TEXT UNDER STUDY
==========

Thursday, July 21, 2011

Important Information About This Blog

Hello readers. This blog effectively came to an end in December of 2009 when I started writing articles for the website Suite 101. I wrote at Suite101 from Dec 2009 to April 2011, and stopped when Google's Panda update decimated the page views on the site. All my articles written for Suite 101 can be read here.

Since April 2011 I have started a new blog called Chris Saliba's Book Reviews. The reviews are more polished and a bit longer at this new site. You can also sign up for regular updates at Chris Saliba's Book Reviews - every time I write a new book review it gets emailed directly to you.


Wednesday, June 23, 2010

Storms of my Grandchildren, by James Hansen

I read this recently, but haven't written one of my longer posts that usually go up at Suite101.

At first I was unsure whether I would get through the book, as there is a lot of science in it. But Hansen's gentle demeanour and avuncular manner kept me reading.

This book is well worth looking into, as it goes into how science in general works,. ie. there is a lot of scepticism built into it.

A lot of the conclusions of the book are extrememly alarming. Hansen is mild-mannered, but the overwhelming evidence of the science has pushed him into activism and book writing to get the climate change science to the public.

If you want to get a close insight into how the front line science on this issue works, written in a friendly and engaging manner, then get this book.

Thursday, June 10, 2010

Requiem for a Species: Why We Resist the Truth About Climate Change, by Clive Hamilton

I have a funny relationship with Clive Hamilton's books. I broadly agree with him, but I find his tone almost punishing. In short, he can be difficult to read, and you feel he always disapproves.

I read this book quite quickly and enjoyed it.

For those interested in the topic of climate change, it gives lots of interesting information that is easiy to read and digest.

Read my full review here at Suite101.

We Think The World of You, by J. R. Ackerley

J. R. Ackerley's only novel is about the failure of desire to obtain it's object. In this case, the by product of a doomed love is a new relationship with a dog.

Faultlessly written, this novel mixes sadness with comedy to create a bitter-sweet story of lost love.

Read my full review at Suite101.

Blueprint for a Safer Planet, by Nicholas Stern

Nicholas Stern is more famous for his Stern Report on the economic consequences of global warming. In his eminently readable Blueprint he offers an explanation of the economics behind reducing CO2 emissions.

==========

Data extracted from a collection

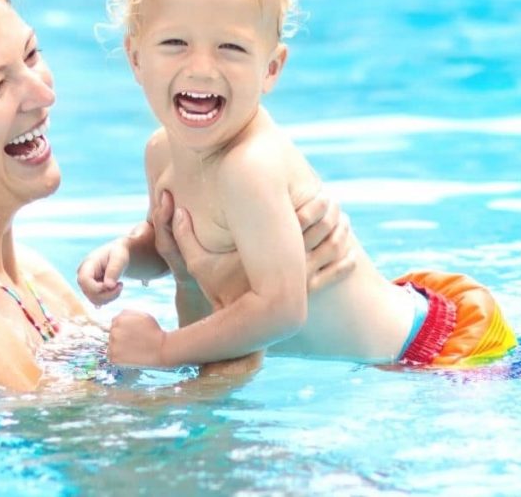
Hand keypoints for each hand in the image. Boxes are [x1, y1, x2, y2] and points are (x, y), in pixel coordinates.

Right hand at [76, 230, 138, 305]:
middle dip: (108, 294)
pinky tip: (115, 290)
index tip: (114, 284)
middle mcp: (82, 275)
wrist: (117, 256)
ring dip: (110, 297)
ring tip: (119, 285)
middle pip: (89, 293)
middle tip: (121, 285)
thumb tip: (108, 286)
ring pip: (94, 300)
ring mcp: (85, 284)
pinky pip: (97, 301)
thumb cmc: (118, 254)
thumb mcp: (119, 258)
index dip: (98, 287)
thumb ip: (114, 270)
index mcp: (87, 264)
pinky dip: (108, 299)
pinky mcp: (90, 291)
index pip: (84, 280)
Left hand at [108, 309, 167, 366]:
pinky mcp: (115, 358)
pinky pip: (112, 357)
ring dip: (119, 348)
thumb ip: (127, 314)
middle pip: (112, 334)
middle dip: (120, 337)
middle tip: (133, 342)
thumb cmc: (154, 331)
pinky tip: (130, 356)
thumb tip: (117, 318)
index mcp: (119, 319)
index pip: (114, 323)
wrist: (162, 348)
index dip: (124, 329)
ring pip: (111, 346)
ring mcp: (113, 345)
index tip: (132, 333)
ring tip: (132, 349)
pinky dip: (119, 358)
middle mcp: (114, 331)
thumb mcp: (141, 315)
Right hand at [158, 188, 357, 295]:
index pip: (298, 225)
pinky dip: (346, 262)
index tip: (319, 194)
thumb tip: (169, 200)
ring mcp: (300, 284)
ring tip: (343, 218)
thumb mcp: (194, 264)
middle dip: (332, 217)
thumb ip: (179, 234)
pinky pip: (335, 276)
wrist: (230, 327)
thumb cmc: (214, 290)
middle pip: (322, 236)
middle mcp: (287, 270)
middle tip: (332, 201)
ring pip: (333, 253)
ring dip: (341, 234)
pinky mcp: (307, 295)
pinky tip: (351, 251)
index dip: (313, 207)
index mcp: (265, 257)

==========

WHAT IS EXPECTED
From the book review blog above, write out the stretch from "I read this recently, but" through "to the public." word for word.

SOLUTION TO THE EXERCISE
I read this recently, but haven't written one of my longer posts that usually go up at Suite101.

At first I was unsure whether I would get through the book, as there is a lot of science in it. But Hansen's gentle demeanour and avuncular manner kept me reading.

This book is well worth looking into, as it goes into how science in general works,. ie. there is a lot of scepticism built into it.

A lot of the conclusions of the book are extrememly alarming. Hansen is mild-mannered, but the overwhelming evidence of the science has pushed him into activism and book writing to get the climate change science to the public.